Records shown —
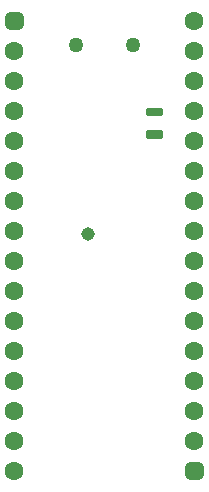
<source format=gbr>
G04 Generated by Ultiboard 14.1 *
%FSLAX24Y24*%
%MOIN*%

%ADD10C,0.0001*%
%ADD11C,0.0450*%
%ADD12C,0.0633*%
%ADD13R,0.0208X0.0208*%
%ADD14C,0.0392*%
%ADD15C,0.0500*%
%ADD16R,0.0417X0.0108*%
%ADD17C,0.0167*%


G04 ColorRGB 9900CC for the following layer *
%LNSolder Mask Bottom*%
%LPD*%
G54D10*
G54D11*
X3200Y8900D03*
G54D12*
X6750Y13000D03*
X6750Y5000D03*
X6750Y2000D03*
X6750Y4000D03*
X6750Y3000D03*
X6750Y8000D03*
X6750Y7000D03*
X6750Y6000D03*
X6750Y10000D03*
X6750Y9000D03*
X6750Y11000D03*
X6750Y15000D03*
X6750Y12000D03*
X6750Y14000D03*
X6750Y16000D03*
X750Y12000D03*
X750Y15000D03*
X750Y13000D03*
X750Y14000D03*
X750Y9000D03*
X750Y10000D03*
X750Y11000D03*
X750Y7000D03*
X750Y8000D03*
X750Y6000D03*
X750Y2000D03*
X750Y4000D03*
X750Y5000D03*
X750Y3000D03*
X750Y1000D03*
G54D13*
X6750Y1000D03*
X750Y16000D03*
G54D14*
X6646Y896D02*
X6854Y896D01*
X6854Y1104D01*
X6646Y1104D01*
X6646Y896D01*D02*
X646Y15896D02*
X854Y15896D01*
X854Y16104D01*
X646Y16104D01*
X646Y15896D01*D02*
G54D15*
X2800Y15200D03*
X4717Y15200D03*
G54D16*
X5400Y12225D03*
X5400Y12975D03*
G54D17*
X5192Y12171D02*
X5608Y12171D01*
X5608Y12279D01*
X5192Y12279D01*
X5192Y12171D01*D02*
X5192Y12921D02*
X5608Y12921D01*
X5608Y13029D01*
X5192Y13029D01*
X5192Y12921D01*D02*

M02*

</source>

Exercise directions —
Having located the line containing "X750Y6000D03*", set it down along with every line after it through the end of the data, reproducing each exactly.

Answer section —
X750Y6000D03*
X750Y2000D03*
X750Y4000D03*
X750Y5000D03*
X750Y3000D03*
X750Y1000D03*
G54D13*
X6750Y1000D03*
X750Y16000D03*
G54D14*
X6646Y896D02*
X6854Y896D01*
X6854Y1104D01*
X6646Y1104D01*
X6646Y896D01*D02*
X646Y15896D02*
X854Y15896D01*
X854Y16104D01*
X646Y16104D01*
X646Y15896D01*D02*
G54D15*
X2800Y15200D03*
X4717Y15200D03*
G54D16*
X5400Y12225D03*
X5400Y12975D03*
G54D17*
X5192Y12171D02*
X5608Y12171D01*
X5608Y12279D01*
X5192Y12279D01*
X5192Y12171D01*D02*
X5192Y12921D02*
X5608Y12921D01*
X5608Y13029D01*
X5192Y13029D01*
X5192Y12921D01*D02*

M02*

</source>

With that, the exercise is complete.